Extract to read section start
I am so excited to be writing this blog post right now! I haven't had a really good adventure to write about in quite some time, so this is extra exciting. This weekend I ventured out of Seoul into the real Korean countryside and had a blast doing so!
Last week, I saw that a MeetUp was going to the Muju Firefly Festival, and I thought it looked interesting. However, they were going on a Sunday just for the one day, and I had prior obligations. I wouldn't be able to make it. But I told my friend Romeo about it, and he suggested that we try to make it happen on Saturday. After a bit of planning and staring at a map, we figured out a way to make it work (he was going to be in the south part of the country prior to, so we were going to have to meet there).
So, Friday night I was making my preparations and after extensive time searching the internet, looking at bus timetables, and otherwise gathering tons of information, I felt like I had my head around the situation. Then, Romeo calls me and tells me that he might be late due to a flat tire and other unforeseen circumstances. So, I have to reevaluate my bus times.
Since I was finding conflicting information online anyway, Romeo suggested that I call this tourist information hotline for foreigners in Korea. I was actually pretty nervous to call at first, but I sucked it up and dialed. (For anyone reading this who might ever need the number, from a Korean phone, dial 021330) The woman who answered the phone was incredibly nice. I asked her for the departure times for the buses to Muju. She told me they left at 7:40, 9:20, and 10:40. Since they take about 3.5 hours to get to Muju, factoring in the time Romeo was planning to arrive in Muju, I decided to plan to take the 10:40 bus.
The next morning, bright and early, I got up and got ready for my day of adventure. I made a few pitstops and made it to the Nambu Bus Terminal at around 10:15am. I went to the ticketing window and after sheepishly saying "Muju" in my best attempt at a Korean accent, the woman shows me the screen. It says 1:40, not 10:40. I give her a questioning look, point to my watch, and ask 10:40? She makes the usual x with her fingers to indicate no. I asked "Sold out?" And she nodded. DAMN!
Extract to read section end
Recorded data section start
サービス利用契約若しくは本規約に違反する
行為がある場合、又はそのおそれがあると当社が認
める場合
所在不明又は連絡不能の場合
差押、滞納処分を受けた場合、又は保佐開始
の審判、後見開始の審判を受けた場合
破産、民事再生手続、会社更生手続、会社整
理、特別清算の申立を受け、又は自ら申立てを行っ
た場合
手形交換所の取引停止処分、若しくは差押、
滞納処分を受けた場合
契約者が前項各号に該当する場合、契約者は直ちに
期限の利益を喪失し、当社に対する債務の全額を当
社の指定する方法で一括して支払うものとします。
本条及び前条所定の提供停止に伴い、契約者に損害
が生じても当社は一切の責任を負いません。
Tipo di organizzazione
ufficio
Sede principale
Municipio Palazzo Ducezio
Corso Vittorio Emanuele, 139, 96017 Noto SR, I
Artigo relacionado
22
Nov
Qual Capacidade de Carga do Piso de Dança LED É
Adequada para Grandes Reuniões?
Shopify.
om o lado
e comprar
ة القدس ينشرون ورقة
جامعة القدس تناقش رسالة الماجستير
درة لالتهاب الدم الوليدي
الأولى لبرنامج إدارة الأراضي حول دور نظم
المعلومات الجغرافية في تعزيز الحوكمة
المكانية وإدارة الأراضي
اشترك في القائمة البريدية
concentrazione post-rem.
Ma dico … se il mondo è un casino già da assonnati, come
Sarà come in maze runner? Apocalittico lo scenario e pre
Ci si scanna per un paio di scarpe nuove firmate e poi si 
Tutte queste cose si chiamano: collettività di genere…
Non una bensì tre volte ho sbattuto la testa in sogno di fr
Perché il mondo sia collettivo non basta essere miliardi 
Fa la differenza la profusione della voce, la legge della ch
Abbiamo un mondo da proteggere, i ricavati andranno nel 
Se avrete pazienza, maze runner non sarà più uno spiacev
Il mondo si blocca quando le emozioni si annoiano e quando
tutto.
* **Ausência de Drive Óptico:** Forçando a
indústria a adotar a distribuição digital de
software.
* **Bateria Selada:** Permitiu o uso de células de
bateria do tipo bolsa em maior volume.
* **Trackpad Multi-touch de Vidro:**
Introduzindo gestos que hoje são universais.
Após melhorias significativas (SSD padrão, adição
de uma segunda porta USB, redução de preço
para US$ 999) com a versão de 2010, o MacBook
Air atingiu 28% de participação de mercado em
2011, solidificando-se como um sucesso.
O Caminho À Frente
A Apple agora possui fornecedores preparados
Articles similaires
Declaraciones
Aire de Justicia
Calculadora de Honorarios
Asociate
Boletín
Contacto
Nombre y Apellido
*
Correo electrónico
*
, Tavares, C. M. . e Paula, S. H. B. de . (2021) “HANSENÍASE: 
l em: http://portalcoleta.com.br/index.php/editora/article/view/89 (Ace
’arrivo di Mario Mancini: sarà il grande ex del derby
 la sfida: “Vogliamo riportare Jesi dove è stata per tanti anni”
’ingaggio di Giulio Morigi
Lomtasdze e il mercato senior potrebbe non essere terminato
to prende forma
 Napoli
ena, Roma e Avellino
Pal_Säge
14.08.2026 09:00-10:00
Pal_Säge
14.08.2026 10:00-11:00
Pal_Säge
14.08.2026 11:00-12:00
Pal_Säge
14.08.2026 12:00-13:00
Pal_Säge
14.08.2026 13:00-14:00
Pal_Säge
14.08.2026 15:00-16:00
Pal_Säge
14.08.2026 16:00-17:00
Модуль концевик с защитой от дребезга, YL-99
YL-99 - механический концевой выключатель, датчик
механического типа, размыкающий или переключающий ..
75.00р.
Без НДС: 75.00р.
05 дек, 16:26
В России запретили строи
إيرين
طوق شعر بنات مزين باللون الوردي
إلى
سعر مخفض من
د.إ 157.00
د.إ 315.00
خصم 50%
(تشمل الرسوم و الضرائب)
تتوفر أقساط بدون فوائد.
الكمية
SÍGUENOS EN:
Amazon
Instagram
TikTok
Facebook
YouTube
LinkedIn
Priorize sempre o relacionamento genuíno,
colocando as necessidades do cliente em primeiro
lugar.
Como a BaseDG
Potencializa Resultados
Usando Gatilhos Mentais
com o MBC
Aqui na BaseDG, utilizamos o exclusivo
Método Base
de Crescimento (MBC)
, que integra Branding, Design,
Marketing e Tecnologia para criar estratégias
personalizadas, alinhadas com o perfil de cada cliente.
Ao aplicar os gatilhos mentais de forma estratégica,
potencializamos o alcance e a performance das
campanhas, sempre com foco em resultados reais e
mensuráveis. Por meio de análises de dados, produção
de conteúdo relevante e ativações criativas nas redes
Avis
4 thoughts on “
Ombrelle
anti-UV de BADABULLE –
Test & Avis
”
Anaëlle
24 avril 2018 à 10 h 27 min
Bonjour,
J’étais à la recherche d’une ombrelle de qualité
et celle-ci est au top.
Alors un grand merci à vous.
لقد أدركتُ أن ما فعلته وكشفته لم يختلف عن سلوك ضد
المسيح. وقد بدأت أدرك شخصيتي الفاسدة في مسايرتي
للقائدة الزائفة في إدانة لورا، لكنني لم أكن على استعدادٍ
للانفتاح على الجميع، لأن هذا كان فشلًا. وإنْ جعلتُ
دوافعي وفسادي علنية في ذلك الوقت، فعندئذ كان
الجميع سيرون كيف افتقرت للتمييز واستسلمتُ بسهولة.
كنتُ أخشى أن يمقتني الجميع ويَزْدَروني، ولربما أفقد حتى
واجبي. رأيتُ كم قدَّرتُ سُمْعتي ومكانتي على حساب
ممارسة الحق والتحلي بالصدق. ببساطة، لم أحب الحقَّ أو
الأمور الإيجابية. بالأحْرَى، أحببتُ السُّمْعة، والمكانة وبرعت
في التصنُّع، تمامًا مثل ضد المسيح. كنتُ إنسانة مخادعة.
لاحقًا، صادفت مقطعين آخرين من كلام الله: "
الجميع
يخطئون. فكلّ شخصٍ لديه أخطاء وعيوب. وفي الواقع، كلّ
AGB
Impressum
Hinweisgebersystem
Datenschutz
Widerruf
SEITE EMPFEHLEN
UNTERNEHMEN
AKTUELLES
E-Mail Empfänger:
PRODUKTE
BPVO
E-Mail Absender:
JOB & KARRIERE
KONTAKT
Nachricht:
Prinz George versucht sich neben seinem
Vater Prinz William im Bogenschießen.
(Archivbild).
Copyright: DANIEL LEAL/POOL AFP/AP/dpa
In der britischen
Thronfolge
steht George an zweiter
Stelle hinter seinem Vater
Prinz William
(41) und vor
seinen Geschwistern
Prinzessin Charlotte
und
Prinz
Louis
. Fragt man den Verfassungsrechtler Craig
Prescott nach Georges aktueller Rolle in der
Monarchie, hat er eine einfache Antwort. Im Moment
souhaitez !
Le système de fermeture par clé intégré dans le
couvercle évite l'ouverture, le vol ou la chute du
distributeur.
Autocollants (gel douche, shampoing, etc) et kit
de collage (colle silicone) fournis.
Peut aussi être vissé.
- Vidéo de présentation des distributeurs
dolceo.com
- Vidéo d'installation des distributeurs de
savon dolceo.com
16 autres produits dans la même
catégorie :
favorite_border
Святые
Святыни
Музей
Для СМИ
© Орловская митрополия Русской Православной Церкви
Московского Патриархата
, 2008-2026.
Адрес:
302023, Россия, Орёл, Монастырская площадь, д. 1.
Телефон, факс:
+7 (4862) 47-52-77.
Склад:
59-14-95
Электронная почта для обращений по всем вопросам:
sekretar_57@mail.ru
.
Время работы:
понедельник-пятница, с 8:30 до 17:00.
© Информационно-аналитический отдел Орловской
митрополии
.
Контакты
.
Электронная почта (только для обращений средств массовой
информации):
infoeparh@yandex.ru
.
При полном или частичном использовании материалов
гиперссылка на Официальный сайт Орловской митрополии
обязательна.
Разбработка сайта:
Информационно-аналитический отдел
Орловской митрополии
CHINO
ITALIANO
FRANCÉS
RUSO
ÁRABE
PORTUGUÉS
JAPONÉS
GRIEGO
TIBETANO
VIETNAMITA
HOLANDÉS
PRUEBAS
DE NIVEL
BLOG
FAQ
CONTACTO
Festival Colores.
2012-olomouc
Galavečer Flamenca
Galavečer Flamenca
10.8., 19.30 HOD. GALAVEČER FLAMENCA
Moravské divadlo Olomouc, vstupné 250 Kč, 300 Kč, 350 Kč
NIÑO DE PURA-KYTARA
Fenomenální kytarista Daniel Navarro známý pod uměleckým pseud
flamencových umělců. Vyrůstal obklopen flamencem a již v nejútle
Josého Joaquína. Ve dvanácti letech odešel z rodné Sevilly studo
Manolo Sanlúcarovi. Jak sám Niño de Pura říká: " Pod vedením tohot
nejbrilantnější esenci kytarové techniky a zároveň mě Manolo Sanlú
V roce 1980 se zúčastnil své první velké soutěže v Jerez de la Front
Recorded data section end
Task to carry out = Carry the blog post about the trip to the Muju Firefly Festival forward from its final sentence, in the same first-person voice.

Task output =
I bought the 1:40 ticket, but that was 3 hours away, plus 3.5 on the bus, I wouldn't arrive until after 5pm! I sat down and called Romeo. He ingeniously suggested I look into taking a bus from Seoul to Daejon (another larger city south of Seoul), then transferring to a bus to Muju from there. I called the tourist help line again, and asked about this option. The sweet lady looked up all the bus times and terminals and helped me plan the best route.
Basically, I needed to go to a different bus terminal (thankfully only about 15 minutes away from my current location), and buses depart for Daejon every 10 minutes. Once I got to Daejon, buses left every 40 minutes for Muju. I decided this would be a much quicker option, although I was hesitant with transferring buses part way. I returned my ticket for the Muju direct bus, and headed to Express Bus Terminal on the subway.
I got to Express Bus Terminal and, of course, got lost. Well, not technically lost. Just turned around. It's a rather large station and things in Korea tend to have more than one name, and more than one spelling of each name. So when I was looking for the right exit from the subway to go to the terminal, I couldn't find a clear answer. Finally I managed to get there, and the ticket lady pointed me to a completely different building. I trudged across the street and found the correct ticket window. I bought my ticket and climbed on the bus at 10:58, and it departed promptly 2 minutes later at 11:00am.
So, after quite some rerouting, I was finally on my way! I sat next to a sweet old lady who "helped" me put on my seatbelt. We didn't talk but she smiled at me. Oh, and the lady I bought a water from at the terminal took my money and in the place of "Thank you, have a nice day" that you might expect (or the Korean equivalent), she jabs at her eye, then at me, and says "Beautiful! Eye color is beautiful!" This isn't really that unusual in Korea, but I still blush hard and give a lower than normal bow when I respond with "감사합니다" aka "gamsahabnida" aka "thank you".
I slept most of the 2 hours it took to get to Daejon. When we arrived I headed straight to the ticket counter (which was also in a different building across a street than the one I arrived at). After deciphering the color schemes of the buses, I bought a ticket to Muju that conveniently left in 15 minutes. I spied a Krispy Kreme donuts and got myself a congratulatory-donut. (A side note: donuts are not uncommon in Korea. However, good donuts are rare. Dunkin Donuts here does not have the same quality as their American counterparts, and Krispy Kreme does have some different selections, but I would definitely say the quality is the same, and they have the same staples as US branches. Basically: I get really excited when I see a Krispy Kreme!)
I got on the bus to Muju and grabbed the front seat where I could see out of the windshield (my backseat driving / need to feel in control showing), and settled in for the 50 minute ride to the countryside. And let me tell you, Korea has some beautiful countryside. No pictures I can take would do it justice, but it's gorgeous. I didn't realize this before I moved here, but Korea is 70% mountainous. And it's really pretty! So I stared out at the surroundings and rested.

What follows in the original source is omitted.